*** DATA FOR ANALYSIS Section Begins ***
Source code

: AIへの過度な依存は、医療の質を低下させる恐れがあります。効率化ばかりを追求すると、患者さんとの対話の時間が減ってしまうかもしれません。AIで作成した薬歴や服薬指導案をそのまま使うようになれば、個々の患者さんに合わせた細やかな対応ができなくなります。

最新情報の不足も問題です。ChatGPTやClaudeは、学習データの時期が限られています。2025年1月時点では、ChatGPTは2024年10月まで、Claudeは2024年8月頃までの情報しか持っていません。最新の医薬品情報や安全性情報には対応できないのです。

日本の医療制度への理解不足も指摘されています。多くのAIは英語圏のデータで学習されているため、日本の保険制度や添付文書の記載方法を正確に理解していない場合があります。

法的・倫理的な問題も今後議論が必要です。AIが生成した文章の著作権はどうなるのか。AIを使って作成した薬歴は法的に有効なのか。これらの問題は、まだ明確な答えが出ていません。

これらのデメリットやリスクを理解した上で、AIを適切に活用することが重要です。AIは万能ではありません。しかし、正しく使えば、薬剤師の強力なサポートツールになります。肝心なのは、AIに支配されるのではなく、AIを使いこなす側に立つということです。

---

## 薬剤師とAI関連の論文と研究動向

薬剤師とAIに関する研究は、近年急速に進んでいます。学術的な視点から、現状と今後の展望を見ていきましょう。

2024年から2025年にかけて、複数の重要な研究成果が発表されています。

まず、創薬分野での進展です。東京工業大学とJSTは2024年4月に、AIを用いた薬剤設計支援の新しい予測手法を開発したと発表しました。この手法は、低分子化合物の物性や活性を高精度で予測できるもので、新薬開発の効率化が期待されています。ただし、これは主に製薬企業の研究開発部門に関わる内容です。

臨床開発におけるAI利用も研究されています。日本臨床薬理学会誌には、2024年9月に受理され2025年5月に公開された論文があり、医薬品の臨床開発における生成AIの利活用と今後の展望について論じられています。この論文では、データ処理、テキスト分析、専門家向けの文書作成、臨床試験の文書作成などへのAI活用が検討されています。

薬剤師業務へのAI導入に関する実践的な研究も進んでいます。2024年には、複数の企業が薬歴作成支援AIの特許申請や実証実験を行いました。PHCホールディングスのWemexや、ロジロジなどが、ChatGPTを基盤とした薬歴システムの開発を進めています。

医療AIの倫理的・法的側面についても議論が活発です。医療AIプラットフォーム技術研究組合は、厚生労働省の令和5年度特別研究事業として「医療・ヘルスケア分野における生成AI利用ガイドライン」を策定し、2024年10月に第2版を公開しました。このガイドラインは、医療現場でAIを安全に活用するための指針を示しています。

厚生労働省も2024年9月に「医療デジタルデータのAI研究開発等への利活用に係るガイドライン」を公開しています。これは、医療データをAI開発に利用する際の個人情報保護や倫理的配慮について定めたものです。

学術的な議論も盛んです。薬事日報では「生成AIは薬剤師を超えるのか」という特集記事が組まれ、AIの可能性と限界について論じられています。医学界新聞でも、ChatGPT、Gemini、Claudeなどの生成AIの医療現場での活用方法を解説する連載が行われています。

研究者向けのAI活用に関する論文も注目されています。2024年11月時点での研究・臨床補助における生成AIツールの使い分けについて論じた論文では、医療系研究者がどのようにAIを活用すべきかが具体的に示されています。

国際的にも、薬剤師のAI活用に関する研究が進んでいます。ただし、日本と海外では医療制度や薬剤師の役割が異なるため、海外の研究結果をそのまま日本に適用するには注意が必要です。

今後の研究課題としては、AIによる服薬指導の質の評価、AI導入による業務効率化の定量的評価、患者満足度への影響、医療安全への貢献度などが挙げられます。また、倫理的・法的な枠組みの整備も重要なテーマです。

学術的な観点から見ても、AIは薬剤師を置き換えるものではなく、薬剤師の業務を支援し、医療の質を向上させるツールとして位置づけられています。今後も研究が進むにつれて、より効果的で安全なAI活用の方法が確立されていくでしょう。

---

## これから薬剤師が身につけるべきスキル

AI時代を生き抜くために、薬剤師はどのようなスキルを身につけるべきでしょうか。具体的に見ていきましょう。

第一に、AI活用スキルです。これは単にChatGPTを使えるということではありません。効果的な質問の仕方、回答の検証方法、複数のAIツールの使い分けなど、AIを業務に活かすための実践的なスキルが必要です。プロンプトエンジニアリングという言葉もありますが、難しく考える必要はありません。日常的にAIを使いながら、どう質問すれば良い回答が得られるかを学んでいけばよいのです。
*** DATA FOR ANALYSIS Section Ends ***
*TASK TO CARRY OUT*.
Return the records in full. Omit nothing.

*RESPONSE*.
Source code

: AIへの過度な依存は、医療の質を低下させる恐れがあります。効率化ばかりを追求すると、患者さんとの対話の時間が減ってしまうかもしれません。AIで作成した薬歴や服薬指導案をそのまま使うようになれば、個々の患者さんに合わせた細やかな対応ができなくなります。

最新情報の不足も問題です。ChatGPTやClaudeは、学習データの時期が限られています。2025年1月時点では、ChatGPTは2024年10月まで、Claudeは2024年8月頃までの情報しか持っていません。最新の医薬品情報や安全性情報には対応できないのです。

日本の医療制度への理解不足も指摘されています。多くのAIは英語圏のデータで学習されているため、日本の保険制度や添付文書の記載方法を正確に理解していない場合があります。

法的・倫理的な問題も今後議論が必要です。AIが生成した文章の著作権はどうなるのか。AIを使って作成した薬歴は法的に有効なのか。これらの問題は、まだ明確な答えが出ていません。

これらのデメリットやリスクを理解した上で、AIを適切に活用することが重要です。AIは万能ではありません。しかし、正しく使えば、薬剤師の強力なサポートツールになります。肝心なのは、AIに支配されるのではなく、AIを使いこなす側に立つということです。

---

## 薬剤師とAI関連の論文と研究動向

薬剤師とAIに関する研究は、近年急速に進んでいます。学術的な視点から、現状と今後の展望を見ていきましょう。

2024年から2025年にかけて、複数の重要な研究成果が発表されています。

まず、創薬分野での進展です。東京工業大学とJSTは2024年4月に、AIを用いた薬剤設計支援の新しい予測手法を開発したと発表しました。この手法は、低分子化合物の物性や活性を高精度で予測できるもので、新薬開発の効率化が期待されています。ただし、これは主に製薬企業の研究開発部門に関わる内容です。

臨床開発におけるAI利用も研究されています。日本臨床薬理学会誌には、2024年9月に受理され2025年5月に公開された論文があり、医薬品の臨床開発における生成AIの利活用と今後の展望について論じられています。この論文では、データ処理、テキスト分析、専門家向けの文書作成、臨床試験の文書作成などへのAI活用が検討されています。

薬剤師業務へのAI導入に関する実践的な研究も進んでいます。2024年には、複数の企業が薬歴作成支援AIの特許申請や実証実験を行いました。PHCホールディングスのWemexや、ロジロジなどが、ChatGPTを基盤とした薬歴システムの開発を進めています。

医療AIの倫理的・法的側面についても議論が活発です。医療AIプラットフォーム技術研究組合は、厚生労働省の令和5年度特別研究事業として「医療・ヘルスケア分野における生成AI利用ガイドライン」を策定し、2024年10月に第2版を公開しました。このガイドラインは、医療現場でAIを安全に活用するための指針を示しています。

厚生労働省も2024年9月に「医療デジタルデータのAI研究開発等への利活用に係るガイドライン」を公開しています。これは、医療データをAI開発に利用する際の個人情報保護や倫理的配慮について定めたものです。

学術的な議論も盛んです。薬事日報では「生成AIは薬剤師を超えるのか」という特集記事が組まれ、AIの可能性と限界について論じられています。医学界新聞でも、ChatGPT、Gemini、Claudeなどの生成AIの医療現場での活用方法を解説する連載が行われています。

研究者向けのAI活用に関する論文も注目されています。2024年11月時点での研究・臨床補助における生成AIツールの使い分けについて論じた論文では、医療系研究者がどのようにAIを活用すべきかが具体的に示されています。

国際的にも、薬剤師のAI活用に関する研究が進んでいます。ただし、日本と海外では医療制度や薬剤師の役割が異なるため、海外の研究結果をそのまま日本に適用するには注意が必要です。

今後の研究課題としては、AIによる服薬指導の質の評価、AI導入による業務効率化の定量的評価、患者満足度への影響、医療安全への貢献度などが挙げられます。また、倫理的・法的な枠組みの整備も重要なテーマです。

学術的な観点から見ても、AIは薬剤師を置き換えるものではなく、薬剤師の業務を支援し、医療の質を向上させるツールとして位置づけられています。今後も研究が進むにつれて、より効果的で安全なAI活用の方法が確立されていくでしょう。

---

## これから薬剤師が身につけるべきスキル

AI時代を生き抜くために、薬剤師はどのようなスキルを身につけるべきでしょうか。具体的に見ていきましょう。

第一に、AI活用スキルです。これは単にChatGPTを使えるということではありません。効果的な質問の仕方、回答の検証方法、複数のAIツールの使い分けなど、AIを業務に活かすための実践的なスキルが必要です。プロンプトエンジニアリングという言葉もありますが、難しく考える必要はありません。日常的にAIを使いながら、どう質問すれば良い回答が得られるかを学んでいけばよいのです。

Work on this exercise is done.